Telluride can claim two best picture launchpad wins for Nomadland and its 2016 selection Moonlight, as can TIFF with Zhao’s drama plus Green Book, which premiered in Toronto in 2018. However, it is also worth noting that while TIFF is not competitive, unlike Venice with its Golden Lion, it does present the influential People’s Choice Award. Taking a sample pool going back 15 years, all but one TIFF audience award-winner earned a best picture Oscar nomination the following year, with The King’s Speech, 12 Years A Slave, Green Book and Nomadland winning the top Oscar.
“Toronto, Venice and Telluride — each has a slightly different personality, a slightly different purpose, a slightly different audience,” says another veteran awards consultant. “In Venice you’re arriving in a boat and you’re dressed gorgeously; there is a formality to that.

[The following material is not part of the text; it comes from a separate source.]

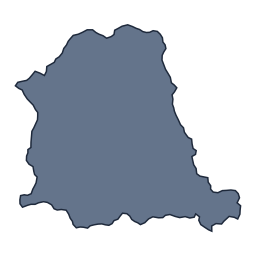 outline of Itaverava, Minas Gerais, Brazil
{"feature_id": "56859067B81013948598468", "entity_name": "Itaverava", "entity_type": "district", "adm_level": 2, "iso_a3": "BRA", "parent_name": "Brazil", "parent_adm1": "Minas Gerais", "projection": "orthographic", "projection_center": [-43.608, -20.678], "detail": "fine", "context": "isolated", "style": "filled", "palette": "slate", "viewbox_px": 256, "rotation_deg": 0, "n_neighbors": 0, "source": "geoboundaries", "source_scale": "gbopen_adm2", "svg_char_len": 2358}
<svg xmlns="http://www.w3.org/2000/svg" viewBox="0 0 256 256"><path d="M165.9,48.6L165.1,44.9L162.9,42.0L162.4,37.7L160.2,34.2L157.3,31.4L153.1,30.7L149.7,32.3L146.4,32.5L142.8,31.6L139.6,29.5L136.1,28.3L132.6,26.6L127.7,24.8L122.1,26.2L117.8,28.6L114.7,30.2L114.0,34.5L111.2,36.6L106.6,38.2L103.0,35.7L99.0,34.2L95.9,32.5L92.6,29.8L87.2,29.8L82.5,32.3L78.3,34.2L73.2,35.4L70.2,38.8L68.2,41.3L66.5,45.0L63.8,48.4L62.3,53.0L59.2,56.8L55.8,59.0L54.3,62.3L51.0,64.2L46.8,66.5L46.4,71.5L44.4,75.5L39.9,73.1L35.1,71.3L32.0,75.1L29.3,78.3L26.6,80.4L21.7,81.4L17.8,82.3L15.4,85.8L18.8,88.4L22.2,90.0L24.2,94.4L27.3,99.0L30.0,101.8L33.2,105.1L35.5,109.6L37.7,112.4L37.7,115.9L37.5,119.8L35.8,123.5L33.9,127.7L31.9,131.3L31.5,136.3L31.0,142.2L30.9,147.5L27.9,149.6L27.9,152.9L26.6,156.0L26.4,160.4L29.0,164.2L33.0,166.6L33.8,171.3L34.6,174.5L37.1,177.0L36.1,182.8L34.5,186.1L32.8,189.2L31.2,193.7L27.5,195.3L24.2,194.8L20.6,195.6L19.9,199.8L20.0,203.8L22.5,207.2L27.8,205.2L31.0,204.3L35.1,204.3L38.5,202.8L43.5,201.7L47.4,202.4L51.6,204.8L54.1,208.8L57.2,210.0L61.3,209.5L66.2,210.2L68.7,214.2L70.2,218.2L72.4,221.3L73.1,224.4L76.3,227.8L80.0,227.0L83.3,227.2L87.6,228.1L90.2,225.8L94.1,224.8L98.0,224.1L101.9,223.9L105.3,224.8L108.9,225.3L112.1,223.6L114.0,220.6L117.9,219.2L120.1,216.1L122.5,213.2L126.9,213.7L129.8,216.1L131.7,219.4L134.7,221.5L137.6,222.7L140.4,224.6L144.8,222.7L148.6,218.9L152.8,216.8L158.6,217.8L162.8,217.6L165.4,215.3L169.9,214.5L175.1,216.4L179.7,217.6L185.2,216.6L189.8,218.0L194.2,217.2L195.7,213.9L199.5,216.8L198.8,220.3L200.8,224.6L204.9,227.4L208.6,229.8L211.8,231.2L211.7,226.0L215.9,223.6L221.6,224.0L223.9,221.2L226.4,218.9L229.1,216.4L234.3,217.3L237.7,219.0L239.9,214.2L240.1,210.2L240.6,205.8L237.1,202.8L239.5,197.8L238.2,193.6L235.4,190.6L230.9,190.0L226.2,190.4L222.4,190.6L217.9,192.7L213.2,192.1L210.6,189.2L210.7,185.8L208.2,182.2L207.8,177.7L203.3,176.8L199.9,176.1L196.7,173.7L196.1,168.5L193.7,164.8L192.7,160.4L191.9,156.5L195.5,154.4L196.2,150.6L193.1,148.5L192.1,144.0L191.6,139.1L188.2,137.5L186.2,134.8L184.4,132.2L183.5,127.8L180.5,124.7L178.4,120.0L176.0,115.2L174.4,111.2L173.7,107.8L172.4,104.2L172.9,99.2L172.1,94.8L174.5,91.8L176.8,87.8L174.1,84.9L171.4,82.8L170.3,77.3L168.0,73.4L165.5,69.3L163.6,64.3L162.0,60.1L162.2,55.3L163.8,51.9L165.9,48.6Z" fill="#64748b" stroke="#1e293b" stroke-width="1.5"/></svg>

“There’s a formality to Toronto too, because a lot of films are premiering. It’s a populist festival, so you’re going to hit a big cross-section of moviegoers, people that like to just see lots of different movies. There are lots of parties, press opportunities and junketing — you can achieve a lot there.
“Telluride is much smaller, relaxed and it’s for pure movie-lovers,” notes the strategist. “Sometimes where you premiere boils down to timing, and sometimes it’s down to the types of people you’re hoping to attract.”